Well, the foundations of pricing are a mathematical formula. At a very basic level, your prices must cover certain costs that your business is going to incur on a daily, weekly, monthly and yearly basis. If you wish to make a

sustainable career or business in this industry, then it’s vital to understand not only the costs of running your business, but also your own value as a stylist.

First, let’s talk about the costs of running your business. It’s important to factor in not just the cost of your materials (colour, foil, toner, developer, shampoo, etc.), but also other expenses such as travel, chair/studio rent, education subscriptions, phone bills, marketing, and accountant fees.

You’ll also want to consider the amount of time it takes you to complete a service, as well as any time spent on client consultations. As foreign as that may sound to you, factoring in time for consultations is not only necessary but key for you to stay in profit. Whatever time you spend in the salon needs to be paid for. Time really is money in the salon; every minute counts.

Once you have a thorough understanding of your costs, it’s important to consider your VALUE as a stylist. This may go beyond just technical skills and can include things like your experience, education or the convenience of having services done in a client’s home. Perhaps you offer 1-2-1 private appointments – these used to be a luxury of the rich and famous, however post-pandemic it’s almost become standard. It is, however, not standard! Private 1-2-1 appointments ARE an exclusive experience. These things add immense value and should be reflected in your rates.

So, how do you set your rates?
The best way to calculate a base rate is to factor in what your hourly operational costs are, and then add the product cost and percentage profit on top.
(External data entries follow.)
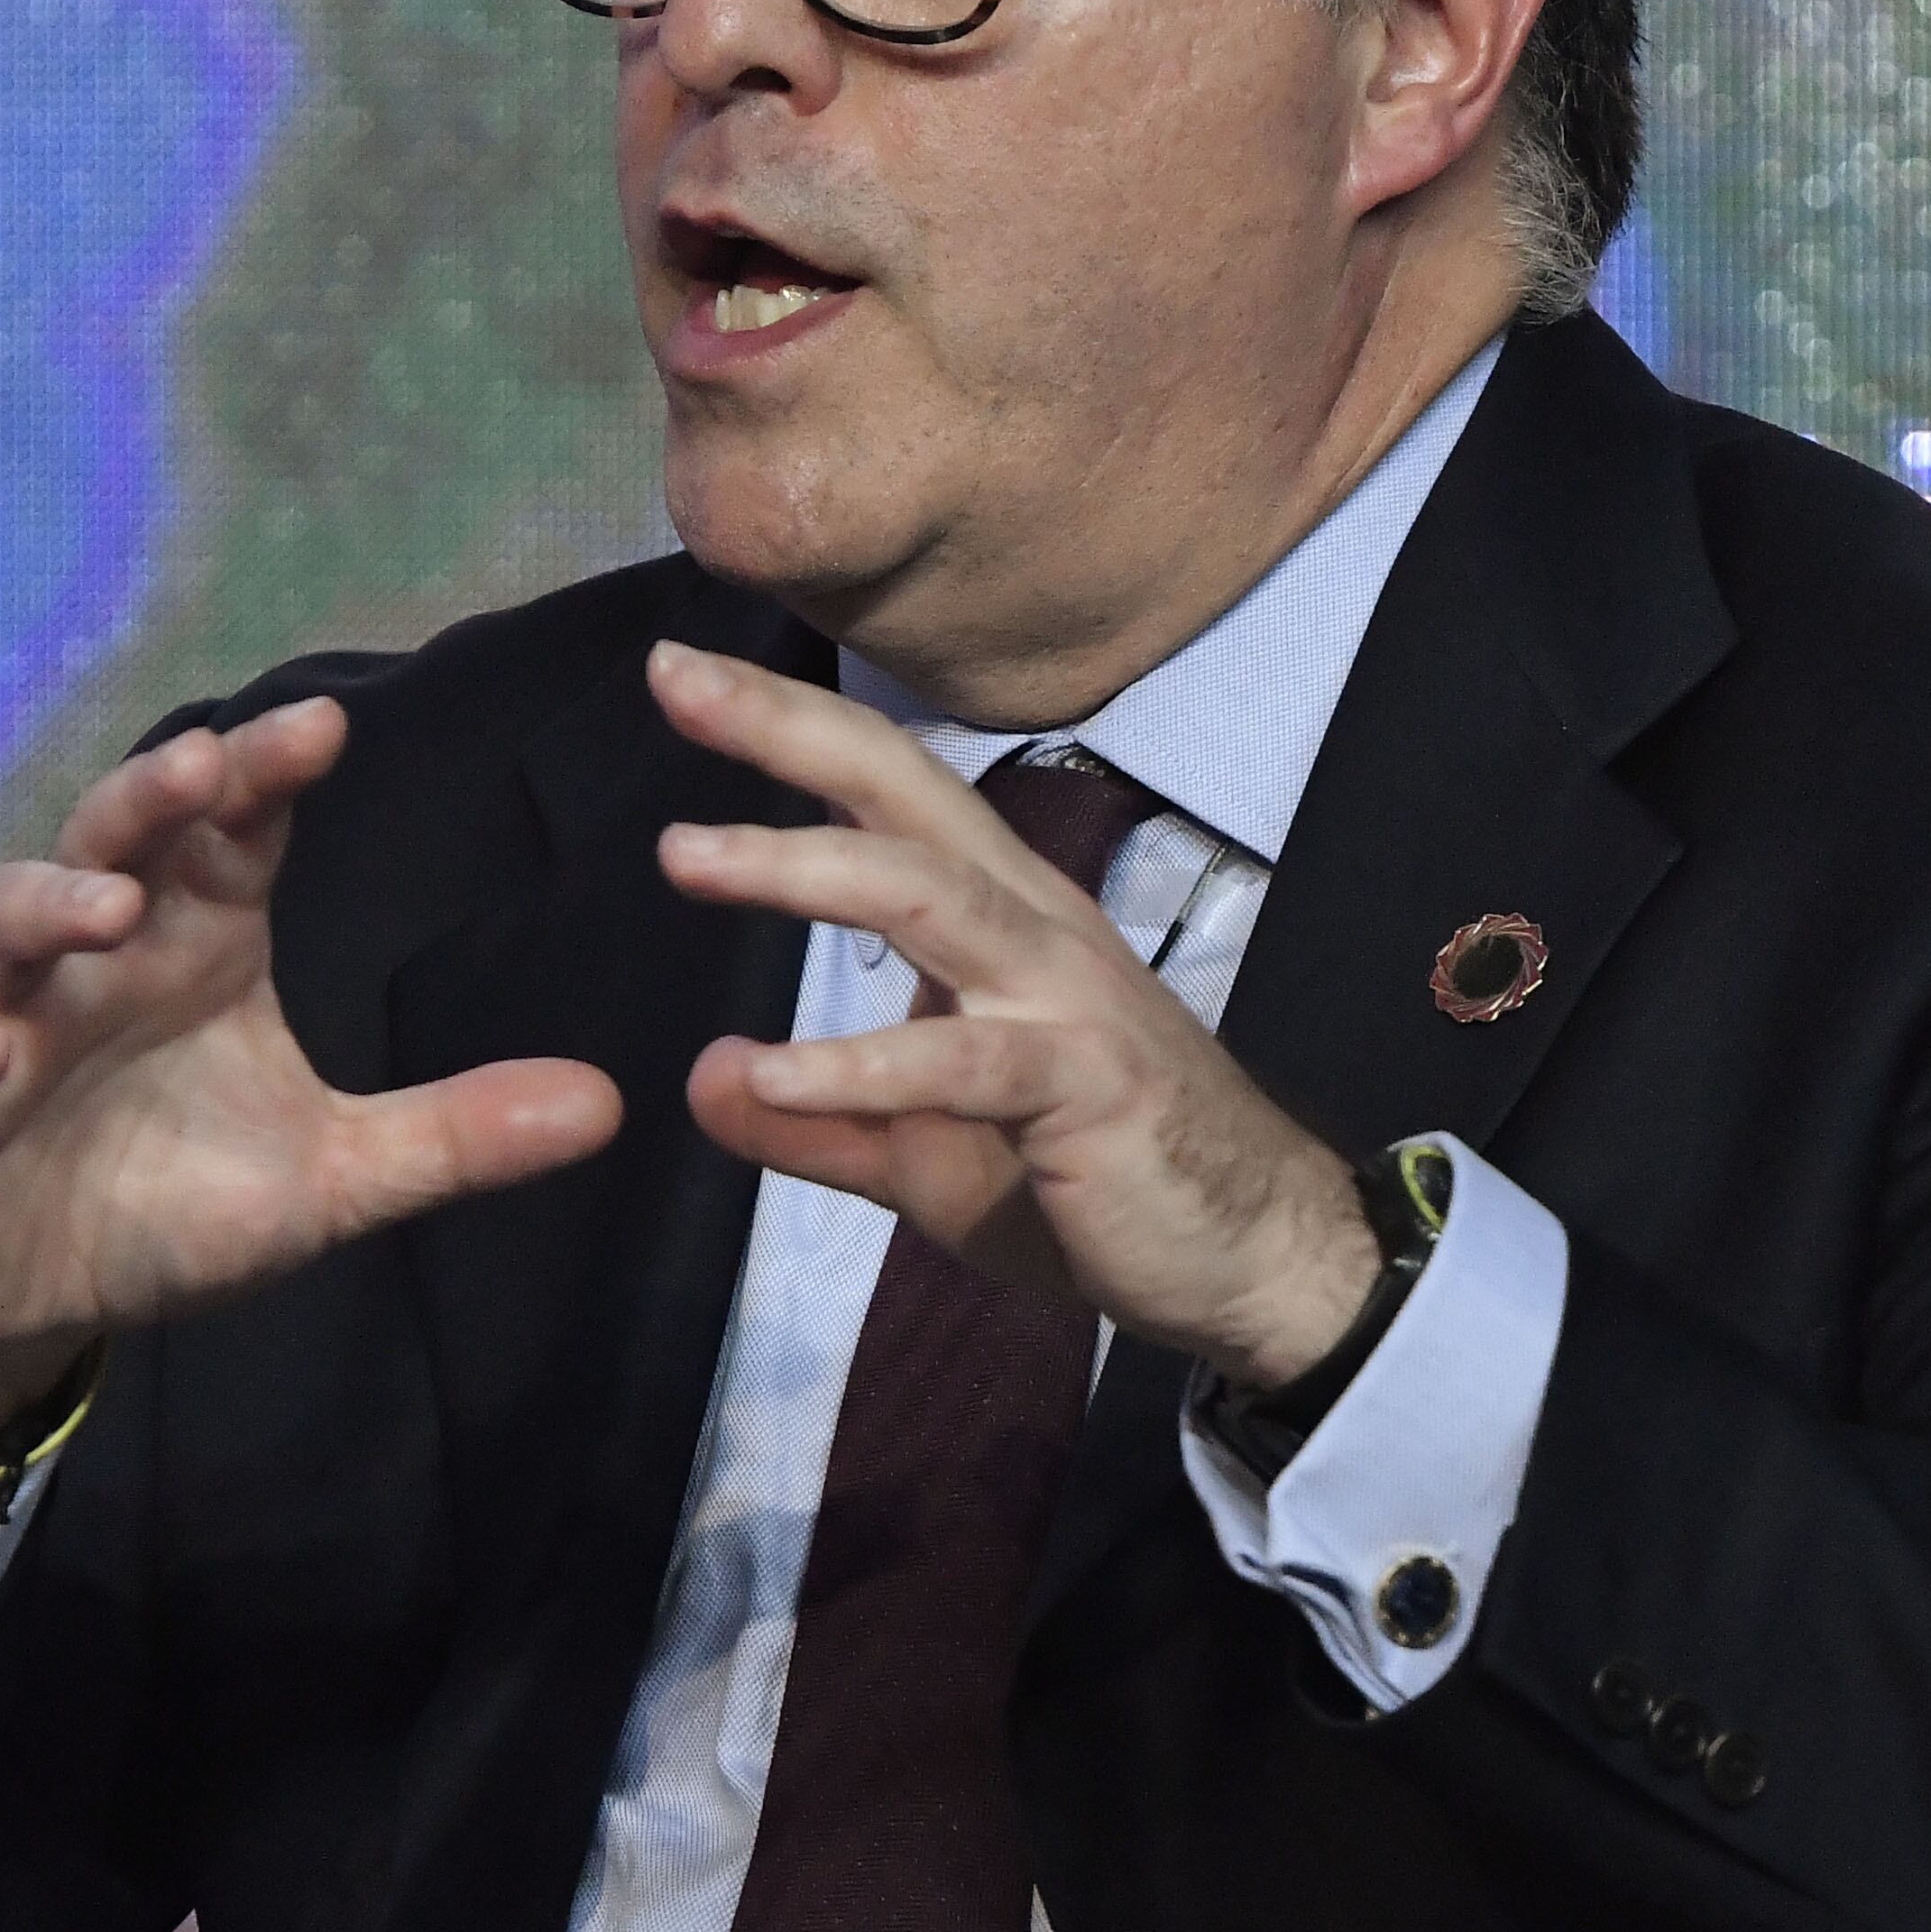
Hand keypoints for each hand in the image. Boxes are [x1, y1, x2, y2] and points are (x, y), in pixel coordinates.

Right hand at [0, 696, 624, 1428]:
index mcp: (196, 946)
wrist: (20, 1301)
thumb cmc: (165, 1204)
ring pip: (7, 921)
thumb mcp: (330, 1179)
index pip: (232, 831)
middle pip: (118, 838)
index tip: (325, 730)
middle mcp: (99, 959)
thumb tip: (610, 1105)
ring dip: (50, 899)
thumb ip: (454, 1135)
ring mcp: (5, 1021)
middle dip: (156, 796)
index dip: (264, 775)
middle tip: (205, 766)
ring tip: (111, 903)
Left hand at [644, 642, 1380, 1390]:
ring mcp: (1065, 999)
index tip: (681, 672)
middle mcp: (1033, 927)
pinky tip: (777, 1074)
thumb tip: (707, 1076)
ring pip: (929, 895)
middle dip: (791, 727)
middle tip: (675, 674)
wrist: (1255, 1258)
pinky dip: (864, 1066)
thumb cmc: (1095, 1184)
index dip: (790, 726)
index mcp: (998, 917)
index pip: (887, 794)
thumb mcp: (926, 1155)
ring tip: (687, 852)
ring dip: (804, 867)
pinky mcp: (1088, 1085)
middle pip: (905, 796)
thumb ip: (820, 1121)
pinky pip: (963, 1064)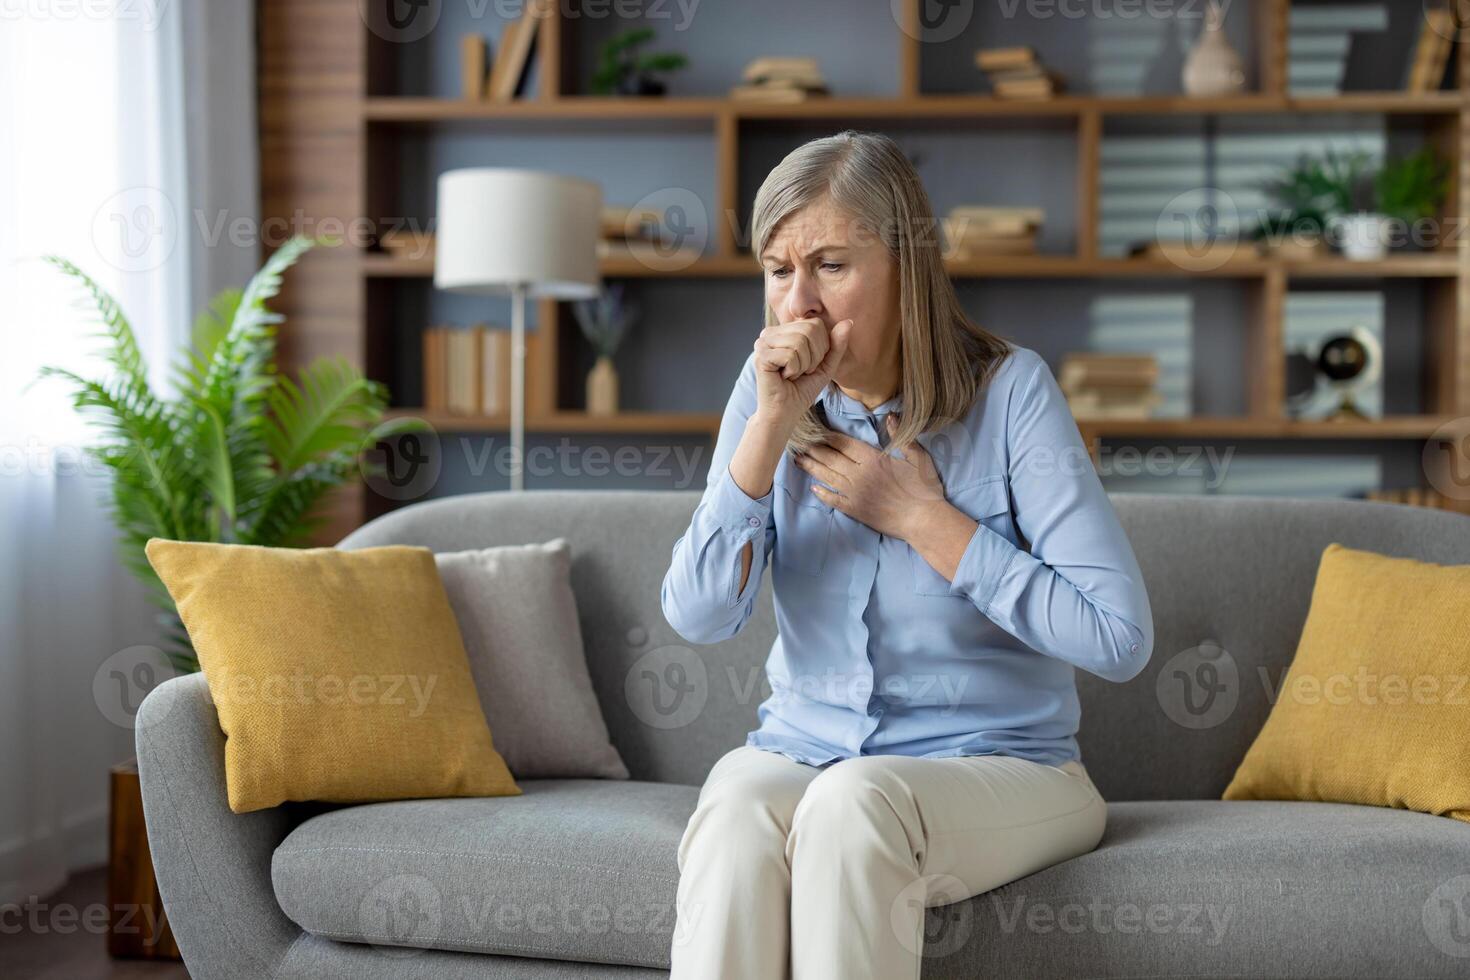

For example, if your salon running costs are £25ph and your wage is £25ph, a 2-hour colour service with a product cost of £30 would be priced at £130 + your profit margin. Example £130 + 20% profit = £156.

This should be the bare minimum you charge.

From here, you can think about charging more if this particular service is something you are a specialist in, so people aren’t just paying for the cost to deliver, but they’re paying for your experience, skills and expertise.

Why do I need to add a profit to my rates though? Isn’t that unfair to clients?
Absolutely not. Here is why you need to factor in a profit: sick pay, holiday pay, new tools, repairs to the studio/salon, unexpected bills that crop up and education/upskilling – just to name a few!

Profit is the financial cushion that will keep you open and sustain your business should you hit a quiet period or – as we know all too well – we are forced to close due to a pandemic. It’s there to catch you when you need it. And if you don’t need it, then it’s there to buy the margaritas on the Christmas night out!

It’s also worth taking the psychology of pricing into consideration. Prices communicate a lot before your client even contacts you. They place a certain expectation on a product or service. What do you expect from a £50 handbag versus a £5000 handbag?

It’s important that you regularly evaluate and adjust your rates as needed; your prices should alter as your skills and experience grow, not just when the price of a tube of colour increases. It’s important to regularly evaluate and adjust your rates as needed to stay profitable and to build a sustainable career and business.